Begin MATERIAL FOR THIS EXERCISE

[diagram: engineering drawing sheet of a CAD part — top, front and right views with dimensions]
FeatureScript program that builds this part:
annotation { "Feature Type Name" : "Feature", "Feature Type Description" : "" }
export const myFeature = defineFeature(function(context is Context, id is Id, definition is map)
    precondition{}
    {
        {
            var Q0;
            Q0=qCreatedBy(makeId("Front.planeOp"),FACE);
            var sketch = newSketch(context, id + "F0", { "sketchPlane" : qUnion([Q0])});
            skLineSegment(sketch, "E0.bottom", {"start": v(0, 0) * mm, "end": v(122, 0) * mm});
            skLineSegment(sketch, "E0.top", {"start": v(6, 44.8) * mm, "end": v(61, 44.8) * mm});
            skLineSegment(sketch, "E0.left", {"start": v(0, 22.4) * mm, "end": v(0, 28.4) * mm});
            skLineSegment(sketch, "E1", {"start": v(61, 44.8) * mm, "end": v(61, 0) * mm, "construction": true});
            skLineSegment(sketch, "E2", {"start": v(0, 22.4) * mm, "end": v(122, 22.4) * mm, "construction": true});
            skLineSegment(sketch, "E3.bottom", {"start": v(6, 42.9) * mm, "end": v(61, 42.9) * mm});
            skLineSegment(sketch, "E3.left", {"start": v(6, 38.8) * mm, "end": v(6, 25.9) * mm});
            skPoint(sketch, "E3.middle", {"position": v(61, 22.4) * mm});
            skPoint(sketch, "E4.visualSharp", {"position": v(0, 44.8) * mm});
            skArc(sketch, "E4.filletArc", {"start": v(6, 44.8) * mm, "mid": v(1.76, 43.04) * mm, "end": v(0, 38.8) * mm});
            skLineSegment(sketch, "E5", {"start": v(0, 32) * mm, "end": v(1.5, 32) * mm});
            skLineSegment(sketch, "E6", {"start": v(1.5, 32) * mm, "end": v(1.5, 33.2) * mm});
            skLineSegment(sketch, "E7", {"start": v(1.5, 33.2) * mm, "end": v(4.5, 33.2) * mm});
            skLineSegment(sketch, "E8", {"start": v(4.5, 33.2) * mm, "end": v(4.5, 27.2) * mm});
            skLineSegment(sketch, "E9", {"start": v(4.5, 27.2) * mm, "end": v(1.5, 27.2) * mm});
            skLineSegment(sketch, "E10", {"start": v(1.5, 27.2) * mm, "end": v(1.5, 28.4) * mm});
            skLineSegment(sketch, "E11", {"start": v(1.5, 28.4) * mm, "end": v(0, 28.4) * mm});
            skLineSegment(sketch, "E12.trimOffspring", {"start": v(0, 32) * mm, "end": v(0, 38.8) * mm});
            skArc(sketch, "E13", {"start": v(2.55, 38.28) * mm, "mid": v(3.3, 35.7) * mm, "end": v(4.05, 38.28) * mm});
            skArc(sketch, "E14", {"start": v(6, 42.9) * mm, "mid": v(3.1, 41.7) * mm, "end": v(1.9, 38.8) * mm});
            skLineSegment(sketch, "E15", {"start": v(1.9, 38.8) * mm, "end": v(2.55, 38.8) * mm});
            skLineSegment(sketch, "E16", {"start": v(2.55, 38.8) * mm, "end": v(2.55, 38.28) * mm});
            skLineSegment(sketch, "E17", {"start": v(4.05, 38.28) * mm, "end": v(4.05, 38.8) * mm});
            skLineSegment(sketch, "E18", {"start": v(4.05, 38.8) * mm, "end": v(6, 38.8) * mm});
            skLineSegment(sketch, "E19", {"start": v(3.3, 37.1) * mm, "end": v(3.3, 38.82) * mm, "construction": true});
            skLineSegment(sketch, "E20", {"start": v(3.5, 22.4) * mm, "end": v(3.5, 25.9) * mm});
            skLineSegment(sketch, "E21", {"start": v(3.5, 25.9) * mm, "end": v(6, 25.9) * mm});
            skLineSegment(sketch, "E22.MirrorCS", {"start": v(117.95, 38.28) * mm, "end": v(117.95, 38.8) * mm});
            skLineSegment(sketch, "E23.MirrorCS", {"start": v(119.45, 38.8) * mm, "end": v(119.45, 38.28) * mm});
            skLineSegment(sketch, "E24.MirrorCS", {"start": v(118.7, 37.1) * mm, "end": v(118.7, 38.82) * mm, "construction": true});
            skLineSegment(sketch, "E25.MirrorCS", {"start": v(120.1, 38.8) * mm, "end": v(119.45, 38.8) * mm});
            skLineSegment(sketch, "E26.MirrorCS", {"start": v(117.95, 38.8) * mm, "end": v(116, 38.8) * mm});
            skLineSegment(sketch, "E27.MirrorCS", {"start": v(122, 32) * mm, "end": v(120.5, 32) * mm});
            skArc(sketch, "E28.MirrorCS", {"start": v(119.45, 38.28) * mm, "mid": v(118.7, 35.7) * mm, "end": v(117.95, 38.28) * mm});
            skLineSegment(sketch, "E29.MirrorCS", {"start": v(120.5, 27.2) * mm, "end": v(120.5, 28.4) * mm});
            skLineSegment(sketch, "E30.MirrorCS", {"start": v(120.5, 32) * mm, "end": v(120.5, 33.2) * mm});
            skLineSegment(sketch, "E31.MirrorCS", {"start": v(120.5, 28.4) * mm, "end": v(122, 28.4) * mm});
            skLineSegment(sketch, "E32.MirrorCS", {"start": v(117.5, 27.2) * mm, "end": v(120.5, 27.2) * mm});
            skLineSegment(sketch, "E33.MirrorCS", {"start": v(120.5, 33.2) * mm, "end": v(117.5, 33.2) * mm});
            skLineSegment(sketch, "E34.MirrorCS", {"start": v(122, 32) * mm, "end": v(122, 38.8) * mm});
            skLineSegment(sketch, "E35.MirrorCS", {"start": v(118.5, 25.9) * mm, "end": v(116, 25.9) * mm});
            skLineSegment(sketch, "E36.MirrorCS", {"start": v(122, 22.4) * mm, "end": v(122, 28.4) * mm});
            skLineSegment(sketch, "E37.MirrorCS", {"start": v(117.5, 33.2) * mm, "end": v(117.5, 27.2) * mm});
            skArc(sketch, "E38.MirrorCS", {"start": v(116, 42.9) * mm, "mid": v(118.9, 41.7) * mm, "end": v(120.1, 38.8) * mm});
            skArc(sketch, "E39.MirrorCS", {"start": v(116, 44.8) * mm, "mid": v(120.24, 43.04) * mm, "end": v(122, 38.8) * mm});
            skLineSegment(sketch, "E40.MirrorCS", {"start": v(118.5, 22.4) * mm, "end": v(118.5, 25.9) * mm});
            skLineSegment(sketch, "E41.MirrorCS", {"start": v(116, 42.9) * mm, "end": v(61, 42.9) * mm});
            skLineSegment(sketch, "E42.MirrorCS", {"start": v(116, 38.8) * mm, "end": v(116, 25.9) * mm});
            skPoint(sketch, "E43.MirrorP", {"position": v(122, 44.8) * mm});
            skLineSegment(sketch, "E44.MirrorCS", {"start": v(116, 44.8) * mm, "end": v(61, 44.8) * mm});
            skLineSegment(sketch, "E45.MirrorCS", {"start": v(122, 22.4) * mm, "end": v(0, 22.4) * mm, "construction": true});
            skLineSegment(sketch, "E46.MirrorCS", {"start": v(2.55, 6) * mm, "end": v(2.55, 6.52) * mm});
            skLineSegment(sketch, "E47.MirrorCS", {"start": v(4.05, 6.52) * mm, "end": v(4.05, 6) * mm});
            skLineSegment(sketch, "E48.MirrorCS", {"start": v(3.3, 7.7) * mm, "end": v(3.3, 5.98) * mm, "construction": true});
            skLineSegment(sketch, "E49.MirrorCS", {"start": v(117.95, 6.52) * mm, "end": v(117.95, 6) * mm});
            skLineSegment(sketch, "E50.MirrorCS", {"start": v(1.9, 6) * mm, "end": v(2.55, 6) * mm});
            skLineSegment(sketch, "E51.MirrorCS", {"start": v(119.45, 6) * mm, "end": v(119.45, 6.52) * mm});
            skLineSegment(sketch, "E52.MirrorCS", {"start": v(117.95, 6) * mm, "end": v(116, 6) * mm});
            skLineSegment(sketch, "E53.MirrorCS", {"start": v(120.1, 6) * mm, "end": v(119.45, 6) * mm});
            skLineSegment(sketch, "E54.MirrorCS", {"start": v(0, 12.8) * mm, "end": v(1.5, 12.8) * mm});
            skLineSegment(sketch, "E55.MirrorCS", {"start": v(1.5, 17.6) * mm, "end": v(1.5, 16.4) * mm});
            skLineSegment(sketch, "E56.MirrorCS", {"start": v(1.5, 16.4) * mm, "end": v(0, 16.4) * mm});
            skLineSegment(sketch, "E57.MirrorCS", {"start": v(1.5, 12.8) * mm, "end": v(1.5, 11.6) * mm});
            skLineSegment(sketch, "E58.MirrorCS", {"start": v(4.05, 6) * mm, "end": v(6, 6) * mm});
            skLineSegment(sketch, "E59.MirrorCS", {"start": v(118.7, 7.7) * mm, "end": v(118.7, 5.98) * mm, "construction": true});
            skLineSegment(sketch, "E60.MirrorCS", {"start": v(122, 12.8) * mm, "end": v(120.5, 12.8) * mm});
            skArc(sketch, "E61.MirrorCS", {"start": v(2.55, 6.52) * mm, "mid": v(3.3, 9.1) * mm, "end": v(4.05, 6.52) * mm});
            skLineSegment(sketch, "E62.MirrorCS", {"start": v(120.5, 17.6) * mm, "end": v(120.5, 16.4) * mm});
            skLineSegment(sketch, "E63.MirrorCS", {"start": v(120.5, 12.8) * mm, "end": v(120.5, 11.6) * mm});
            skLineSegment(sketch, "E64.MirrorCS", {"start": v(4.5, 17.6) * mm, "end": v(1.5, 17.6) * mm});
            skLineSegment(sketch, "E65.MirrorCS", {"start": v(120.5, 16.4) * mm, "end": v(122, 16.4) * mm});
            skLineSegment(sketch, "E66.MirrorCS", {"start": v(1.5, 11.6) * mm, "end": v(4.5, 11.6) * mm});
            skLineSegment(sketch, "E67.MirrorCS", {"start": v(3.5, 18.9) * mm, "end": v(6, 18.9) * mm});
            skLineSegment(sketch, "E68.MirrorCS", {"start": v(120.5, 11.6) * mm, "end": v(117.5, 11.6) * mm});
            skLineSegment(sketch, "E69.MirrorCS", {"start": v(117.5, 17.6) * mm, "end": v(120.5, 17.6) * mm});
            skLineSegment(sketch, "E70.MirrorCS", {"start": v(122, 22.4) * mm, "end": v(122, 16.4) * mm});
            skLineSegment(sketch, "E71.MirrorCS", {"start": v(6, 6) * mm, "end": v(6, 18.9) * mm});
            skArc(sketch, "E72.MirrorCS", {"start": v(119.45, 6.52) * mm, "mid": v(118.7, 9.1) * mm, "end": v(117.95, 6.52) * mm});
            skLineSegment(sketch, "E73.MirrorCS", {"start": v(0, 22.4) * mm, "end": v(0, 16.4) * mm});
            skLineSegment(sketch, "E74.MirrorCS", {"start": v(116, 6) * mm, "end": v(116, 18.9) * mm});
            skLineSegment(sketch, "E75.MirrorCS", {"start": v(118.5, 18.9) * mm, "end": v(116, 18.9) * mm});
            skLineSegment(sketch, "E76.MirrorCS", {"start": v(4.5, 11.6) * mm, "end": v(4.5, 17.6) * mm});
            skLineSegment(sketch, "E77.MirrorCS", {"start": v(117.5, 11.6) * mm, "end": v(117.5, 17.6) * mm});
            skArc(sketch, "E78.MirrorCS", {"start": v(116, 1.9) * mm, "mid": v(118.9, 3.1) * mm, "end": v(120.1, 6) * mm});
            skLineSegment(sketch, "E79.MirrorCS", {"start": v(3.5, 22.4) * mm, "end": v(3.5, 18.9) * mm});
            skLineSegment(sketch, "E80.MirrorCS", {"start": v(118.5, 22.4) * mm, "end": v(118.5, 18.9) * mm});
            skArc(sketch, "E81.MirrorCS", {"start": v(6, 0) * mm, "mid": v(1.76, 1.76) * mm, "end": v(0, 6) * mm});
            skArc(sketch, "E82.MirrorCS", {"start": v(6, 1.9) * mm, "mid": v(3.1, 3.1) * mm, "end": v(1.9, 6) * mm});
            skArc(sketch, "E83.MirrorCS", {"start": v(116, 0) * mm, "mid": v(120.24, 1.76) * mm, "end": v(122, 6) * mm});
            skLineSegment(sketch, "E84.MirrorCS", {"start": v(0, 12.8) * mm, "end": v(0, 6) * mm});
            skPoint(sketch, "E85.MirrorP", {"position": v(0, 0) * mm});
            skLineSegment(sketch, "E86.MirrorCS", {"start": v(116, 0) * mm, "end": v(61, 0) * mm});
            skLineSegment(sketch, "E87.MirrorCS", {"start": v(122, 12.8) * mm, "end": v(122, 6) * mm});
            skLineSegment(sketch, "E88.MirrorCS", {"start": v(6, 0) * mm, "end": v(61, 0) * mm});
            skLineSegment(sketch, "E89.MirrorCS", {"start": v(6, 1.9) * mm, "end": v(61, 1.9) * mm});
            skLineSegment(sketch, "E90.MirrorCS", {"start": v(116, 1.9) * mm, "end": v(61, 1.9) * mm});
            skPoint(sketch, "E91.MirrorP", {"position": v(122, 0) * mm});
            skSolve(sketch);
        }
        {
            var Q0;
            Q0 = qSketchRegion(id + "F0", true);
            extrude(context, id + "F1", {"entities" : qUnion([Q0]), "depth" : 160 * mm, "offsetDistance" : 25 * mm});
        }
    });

End MATERIAL FOR THIS EXERCISE

TASK STATEMENT: Pick out each line in the entries above that contains the string "bottom". Case counts.

TASK OUTPUT:
            skLineSegment(sketch, "E0.bottom", {"start": v(0, 0) * mm, "end": v(122, 0) * mm});
            skLineSegment(sketch, "E3.bottom", {"start": v(6, 42.9) * mm, "end": v(61, 42.9) * mm});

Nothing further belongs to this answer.